Los migrantes, provenientes de diversos países, fueron transportados en autobuses del Servicio Nacional de Migración. El Ministerio de Seguridad de Panamá confirmó que esta acción se lleva a cabo por razones humanitarias, permitiendo a los migrantes moverse libremente en el país con permisos temporales de 30 días, renovables.
Esta decisión ha generado preocupación entre abogados de derechos humanos, quienes temen que los migrantes puedan quedar en una situación de vulnerabilidad y sin la protección adecuada.
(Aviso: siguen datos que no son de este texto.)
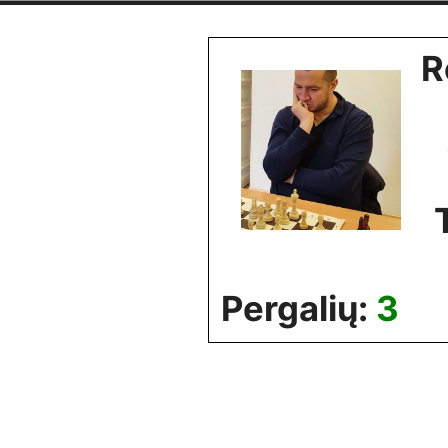
Skip
to
R
content
Pergalių:
3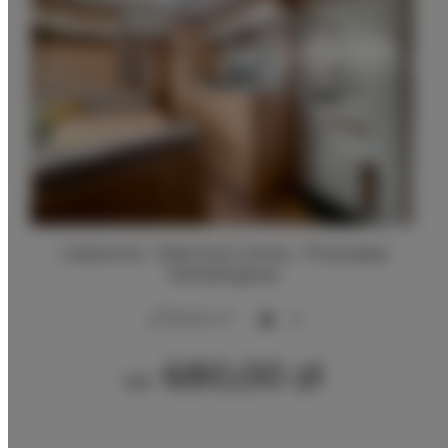
| Jastarnia - Molo Surf | Anna - Przyczepa
Kempingowa
2
30,00 m
6
680,00 zł
Od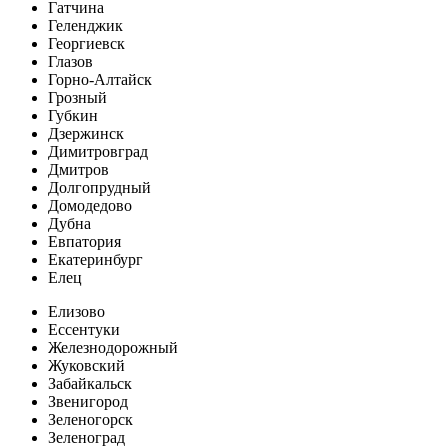
Гатчина
Геленджик
Георгиевск
Глазов
Горно-Алтайск
Грозный
Губкин
Дзержинск
Димитровград
Дмитров
Долгопрудный
Домодедово
Дубна
Евпатория
Екатеринбург
Елец
Елизово
Ессентуки
Железнодорожный
Жуковский
Забайкальск
Звенигород
Зеленогорск
Зеленоград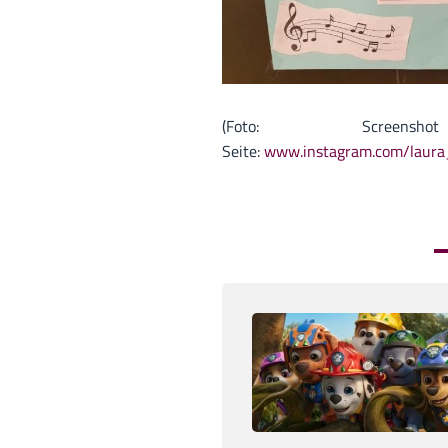
(Foto: Screen
Seite:
www.instagram.com/laura_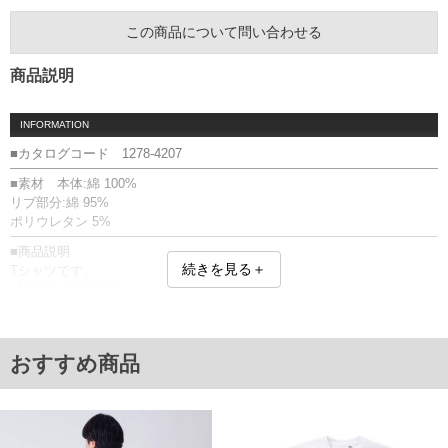
この商品について問い合わせる
商品説明
INFORMATION
■カタログコード 1278-4207
■素材 本体:綿 100%
リブ部分:綿 95%
ポリウレタン 5%
■商品説明
続きを見る＋
Tシャツです。
【U.S.A COTTON】
より環境に配慮した地球に優しいコットン。
ドライな肌触りと、強度の高さが特徴。
U.S.A COTTON／胸ポケット／バック右サイドポケット／刺繍／柄入り
おすすめ商品
コードループ／ペン差し／サスティナブル
■サイズ表
サイズ/バスト/総丈/裾周り/肩幅/袖丈
3L/130/78/130/58/24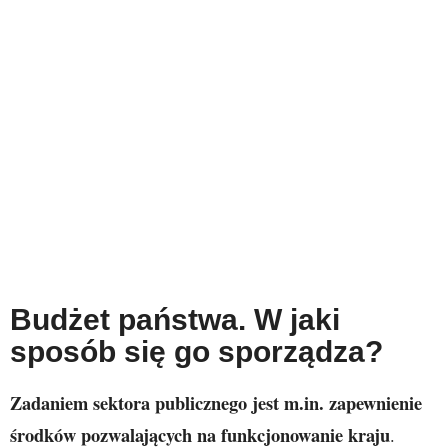
Budżet państwa. W jaki
sposób się go sporządza?
Zadaniem sektora publicznego jest m.in. zapewnienie
środków pozwalających na funkcjonowanie kraju
.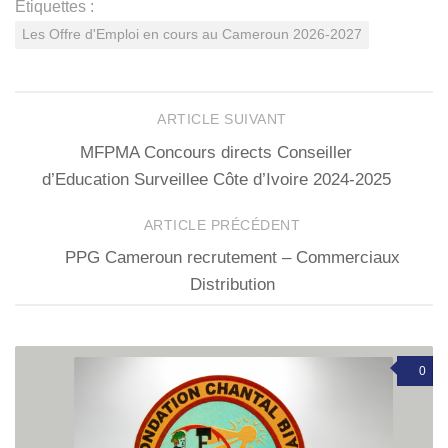
Étiquettes :
Les Offre d'Emploi en cours au Cameroun 2026-2027
ARTICLE SUIVANT
MFPMA Concours directs Conseiller
d’Education Surveillee Côte d’Ivoire 2024-2025
ARTICLE PRÉCÉDENT
PPG Cameroun recrutement – Commerciaux
Distribution
0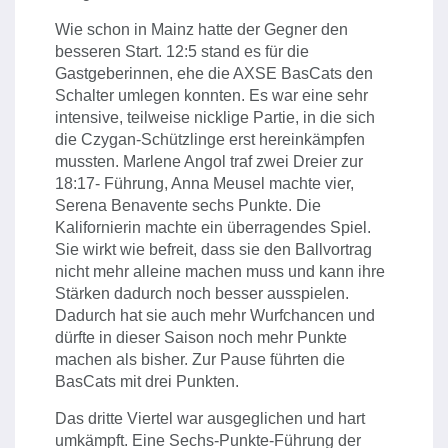
Wie schon in Mainz hatte der Gegner den
besseren Start. 12:5 stand es für die
Gastgeberinnen, ehe die AXSE BasCats den
Schalter umlegen konnten. Es war eine sehr
intensive, teilweise nicklige Partie, in die sich
die Czygan-Schützlinge erst hereinkämpfen
mussten. Marlene Angol traf zwei Dreier zur
18:17- Führung, Anna Meusel machte vier,
Serena Benavente sechs Punkte. Die
Kalifornierin machte ein überragendes Spiel.
Sie wirkt wie befreit, dass sie den Ballvortrag
nicht mehr alleine machen muss und kann ihre
Stärken dadurch noch besser ausspielen.
Dadurch hat sie auch mehr Wurfchancen und
dürfte in dieser Saison noch mehr Punkte
machen als bisher. Zur Pause führten die
BasCats mit drei Punkten.
Das dritte Viertel war ausgeglichen und hart
umkämpft. Eine Sechs-Punkte-Führung der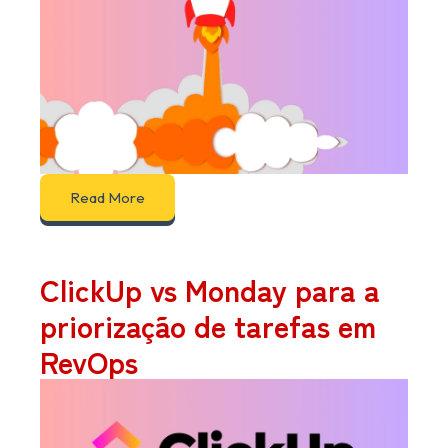
Read More
ClickUp vs Monday para a
priorização de tarefas em
RevOps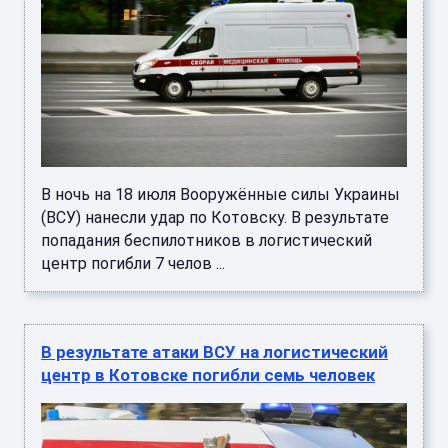
В ночь на 18 июля Вооружённые силы Украины
(ВСУ) нанесли удар по Котовску. В результате
попадания беспилотников в логистический
центр погибли 7 челов ...
В результате атаки ВСУ на логистический
центр в Котовске погибли семь человек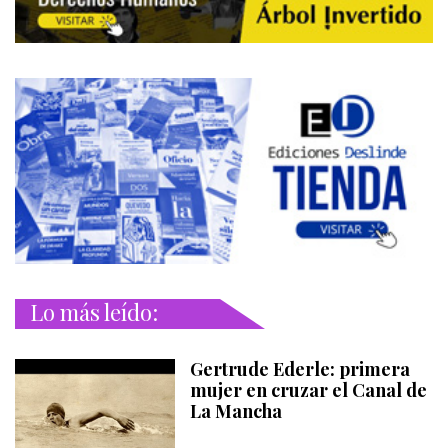
Lo más leído:
Gertrude Ederle: primera
mujer en cruzar el Canal de
La Mancha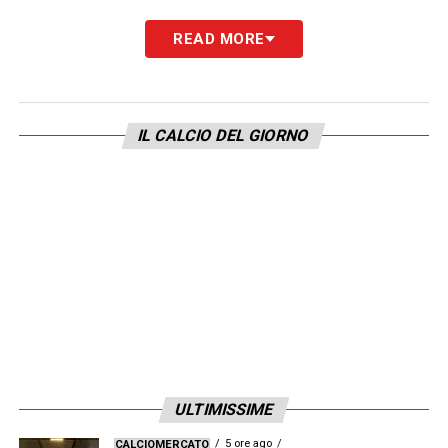
READ MORE
IL CALCIO DEL GIORNO
ULTIMISSIME
5 ore ago
CALCIOMERCATO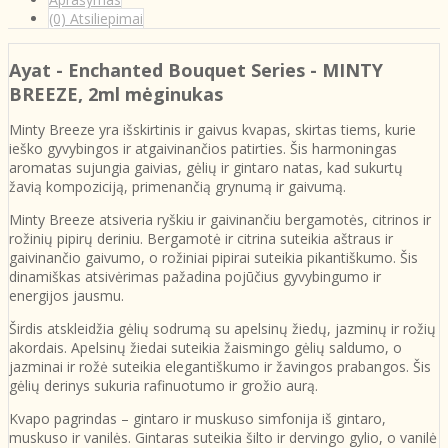
(0) Atsiliepimai
Ayat - Enchanted Bouquet Series
- MINTY
BREEZE, 2ml mėginukas
Minty Breeze yra išskirtinis ir gaivus kvapas, skirtas tiems, kurie
ieško gyvybingos ir atgaivinančios patirties. Šis harmoningas
aromatas sujungia gaivias, gėlių ir gintaro natas, kad sukurtų
žavią kompoziciją, primenančią grynumą ir gaivumą.
Minty Breeze atsiveria ryškiu ir gaivinančiu bergamotės, citrinos ir
rožinių pipirų deriniu. Bergamotė ir citrina suteikia aštraus ir
gaivinančio gaivumo, o rožiniai pipirai suteikia pikantiškumo. Šis
dinamiškas atsivėrimas pažadina pojūčius gyvybingumo ir
energijos jausmu.
Širdis atskleidžia gėlių sodrumą su apelsinų žiedų, jazminų ir rožių
akordais. Apelsinų žiedai suteikia žaismingo gėlių saldumo, o
jazminai ir rožė suteikia elegantiškumo ir žavingos prabangos. Šis
gėlių derinys sukuria rafinuotumo ir grožio aurą.
Kvapo pagrindas – gintaro ir muskuso simfonija iš gintaro,
muskuso ir vanilės. Gintaras suteikia šilto ir dervingo gylio, o vanilė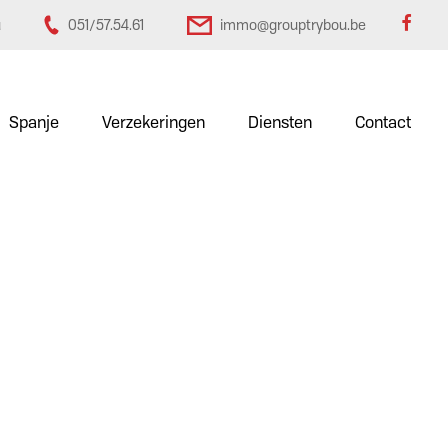
u
051/57.54.61
immo@grouptrybou.be
Spanje
Verzekeringen
Diensten
Contact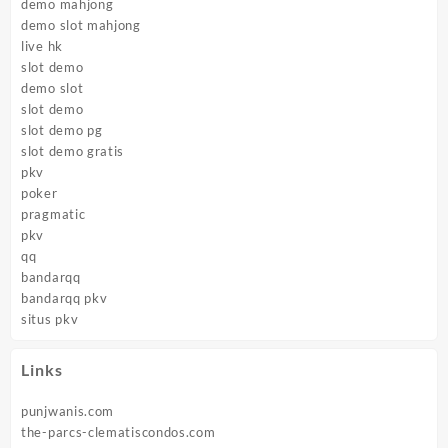
demo mahjong
demo slot mahjong
live hk
slot demo
demo slot
slot demo
slot demo pg
slot demo gratis
pkv
poker
pragmatic
pkv
qq
bandarqq
bandarqq pkv
situs pkv
Links
punjwanis.com
the-parcs-clematiscondos.com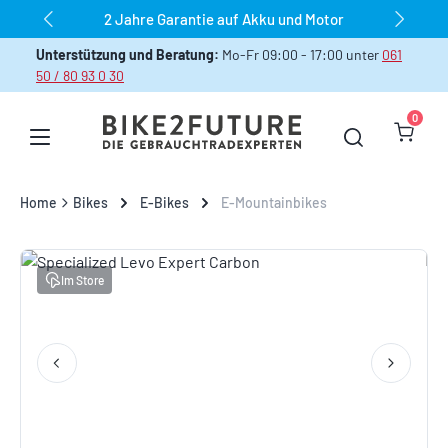
dauerhaft über 1.000 Bikes sofort verfügbar
Zum Hauptinhalt springen
Unterstützung und Beratung:
Mo-Fr 09:00 - 17:00 unter
061
50 / 80 93 0 30
0
Warenk
Home
Bikes
E-Bikes
E-Mountainbikes
Bildergalerie überspringen
Im Store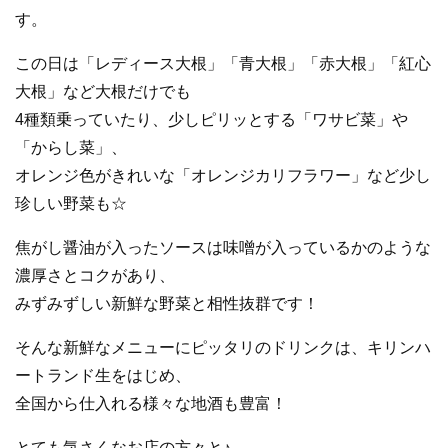
す。
この日は「レディース大根」「青大根」「赤大根」「紅心
大根」など大根だけでも
4種類乗っていたり、少しピリッとする「ワサビ菜」や
「からし菜」、
オレンジ色がきれいな「オレンジカリフラワー」など少し
珍しい野菜も☆
焦がし醤油が入ったソースは味噌が入っているかのような
濃厚さとコクがあり、
みずみずしい新鮮な野菜と相性抜群です！
そんな新鮮なメニューにピッタリのドリンクは、キリンハ
ートランド生をはじめ、
全国から仕入れる様々な地酒も豊富！
とても気さくなお店の方々と♪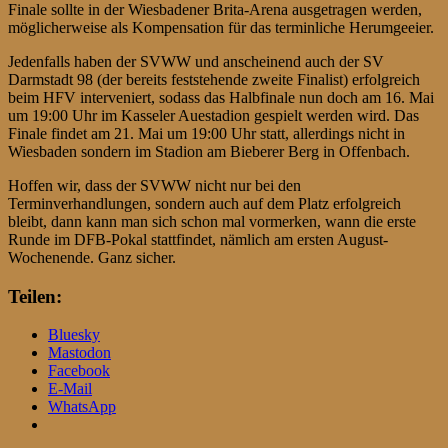
Finale sollte in der Wiesbadener Brita-Arena ausgetragen werden,
möglicherweise als Kompensation für das terminliche Herumgeeier.
Jedenfalls haben der SVWW und anscheinend auch der SV
Darmstadt 98 (der bereits feststehende zweite Finalist) erfolgreich
beim HFV interveniert, sodass das Halbfinale nun doch am 16. Mai
um 19:00 Uhr im Kasseler Auestadion gespielt werden wird. Das
Finale findet am 21. Mai um 19:00 Uhr statt, allerdings nicht in
Wiesbaden sondern im Stadion am Bieberer Berg in Offenbach.
Hoffen wir, dass der SVWW nicht nur bei den
Terminverhandlungen, sondern auch auf dem Platz erfolgreich
bleibt, dann kann man sich schon mal vormerken, wann die erste
Runde im DFB-Pokal stattfindet, nämlich am ersten August-
Wochenende. Ganz sicher.
Teilen:
Bluesky
Mastodon
Facebook
E-Mail
WhatsApp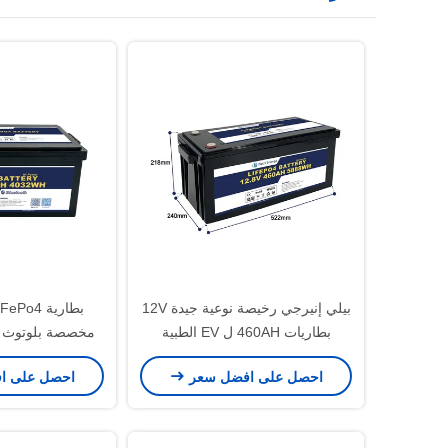
بيلي إنيرجي رخيصة نوعية جيدة 12V
بطاريات 460AH ل EV الطبية
مخصصة بلوتوث و
البحرية
واجهة CAN / RS485
احصل على افضل سعر
احصل على ا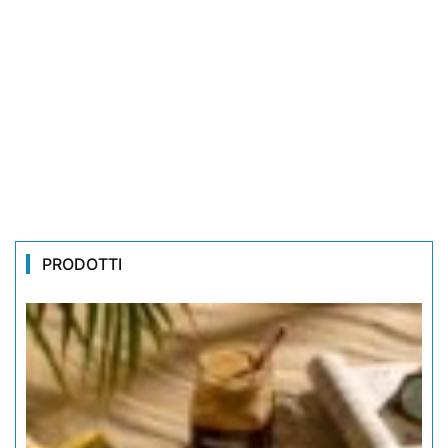
PRODOTTI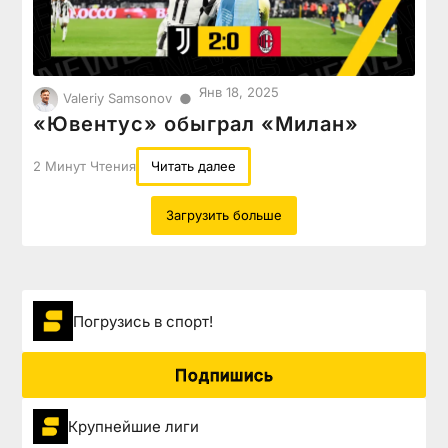
Янв 18, 2025
●
Valeriy Samsonov
«Ювентус» обыграл «Милан»
2 Минут Чтения
Читать далее
Загрузить больше
Погрузиcь в спорт!
Подпишись
Крупнейшие лиги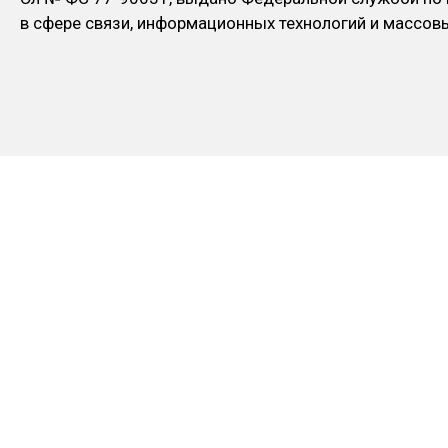
в сфере связи, информационных технологий и массо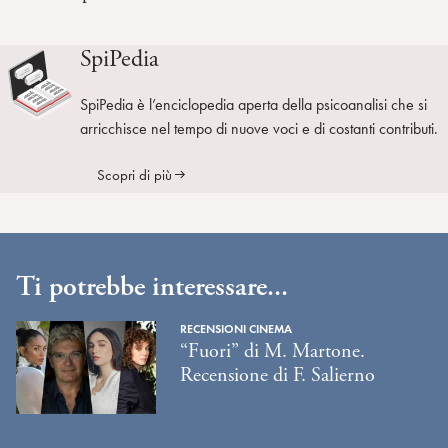
SpiPedia
SpiPedia è l’enciclopedia aperta della psicoanalisi che si
arricchisce nel tempo di nuove voci e di costanti contributi.
Scopri di più
Ti potrebbe interessare...
RECENSIONI CINEMA
“Fuori” di M. Martone.
Recensione di F. Salierno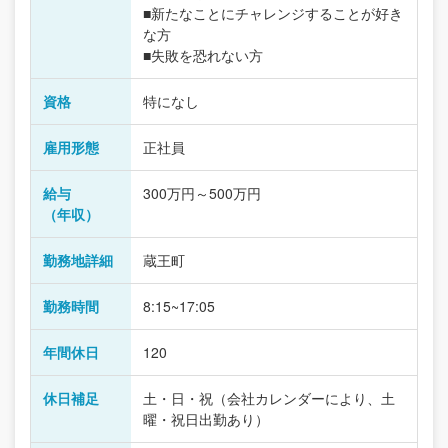
■新たなことにチャレンジすることが好き
な方
■失敗を恐れない方
資格
特になし
雇用形態
正社員
給与
300万円～500万円
（年収）
勤務地詳細
蔵王町
勤務時間
8:15~17:05
年間休日
120
休日補足
土・日・祝（会社カレンダーにより、土
曜・祝日出勤あり）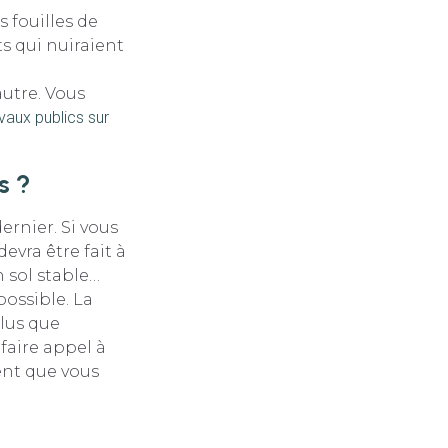
s fouilles de
ts qui nuiraient
autre. Vous
avaux publics sur
s ?
ernier. Si vous
evra être fait à
n sol stable…
possible. La
plus que
aire appel à
ent que vous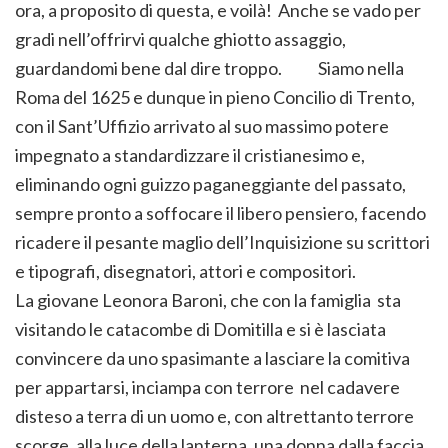
ora, a proposito di questa, e voilà! Anche se vado per
gradi nell’offrirvi qualche ghiotto assaggio,
guardandomi bene dal dire troppo. Siamo nella
Roma del 1625 e dunque in pieno Concilio di Trento,
con il Sant’Uffizio arrivato al suo massimo potere
impegnato a standardizzare il cristianesimo e,
eliminando ogni guizzo paganeggiante del passato,
sempre pronto a soffocare il libero pensiero, facendo
ricadere il pesante maglio dell’Inquisizione su scrittori
e tipografi, disegnatori, attori e compositori.
La giovane Leonora Baroni, che con la famiglia sta
visitando le catacombe di Domitilla e si è lasciata
convincere da uno spasimante a lasciare la comitiva
per appartarsi, inciampa con terrore nel cadavere
disteso a terra di un uomo e, con altrettanto terrore
scorge, alla luce della lanterna, una donna dalla faccia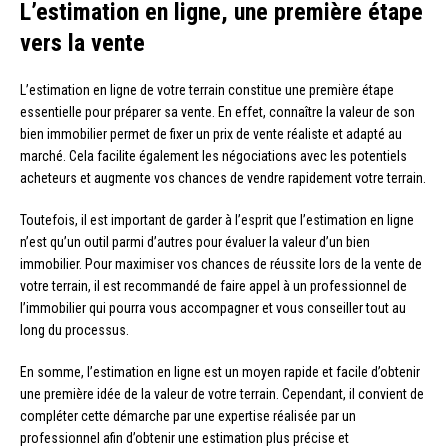
L’estimation en ligne, une première étape
vers la vente
L’estimation en ligne de votre terrain constitue une première étape
essentielle pour préparer sa vente. En effet, connaître la valeur de son
bien immobilier permet de fixer un prix de vente réaliste et adapté au
marché. Cela facilite également les négociations avec les potentiels
acheteurs et augmente vos chances de vendre rapidement votre terrain.
Toutefois, il est important de garder à l’esprit que l’estimation en ligne
n’est qu’un outil parmi d’autres pour évaluer la valeur d’un bien
immobilier. Pour maximiser vos chances de réussite lors de la vente de
votre terrain, il est recommandé de faire appel à un professionnel de
l’immobilier qui pourra vous accompagner et vous conseiller tout au
long du processus.
En somme, l’estimation en ligne est un moyen rapide et facile d’obtenir
une première idée de la valeur de votre terrain. Cependant, il convient de
compléter cette démarche par une expertise réalisée par un
professionnel afin d’obtenir une estimation plus précise et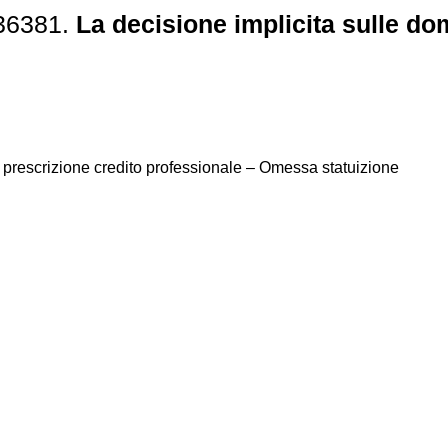
 36381.
La decisione implicita sulle do
prescrizione credito professionale – Omessa statuizione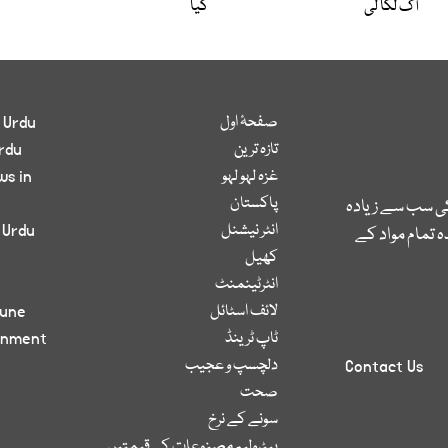
آگ لگا لی
گیا
صفحۂ اول
 Urdu
تازہ ترین
rdu
غزہ لہو لہو
ws in
پاکستان
کی سب سے زیادہ
انٹر نیشنل
 Urdu
 تمام مواد کے
کھیل
انٹرٹینمنٹ
لائف اسٹائل
bune
ٹاپ ٹرینڈ
inment
دلچسپ و عجیب
Contact Us
صحت
سونے کے نرخ
پیٹرولیم مصنوعات کی قیمتیں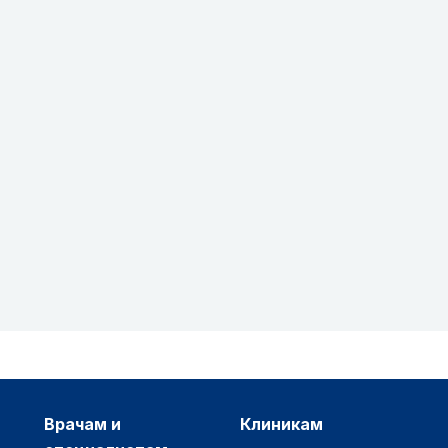
врачам и
клиникам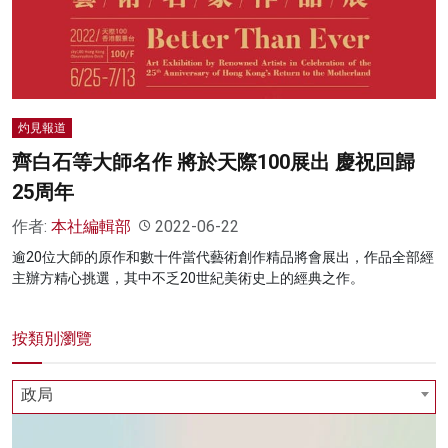
名家榜
灼見活動
關於我們
灼見報道
齊白石等大師名作 將於天際100展出 慶祝回歸
25周年
作者:
本社編輯部
2022-06-22
逾20位大師的原作和數十件當代藝術創作精品將會展出，作品全部經
主辦方精心挑選，其中不乏20世紀美術史上的經典之作。
按類別瀏覽
政局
Además, algunos migrantes han expresado temor de regresar a sus países de origen debido a posibles represalias o situaciones de peligro.
El Gobierno panameño ha estado bajo presión internacional por las condiciones en las que se encontraban los migrantes en el Darién, una zona selvática que ha sido ruta de tránsito para miles de personas que buscan llegar a Norteamérica. Las autoridades buscan equilibrar la seguridad nacional con el respeto a los derechos humanos de los migrantes.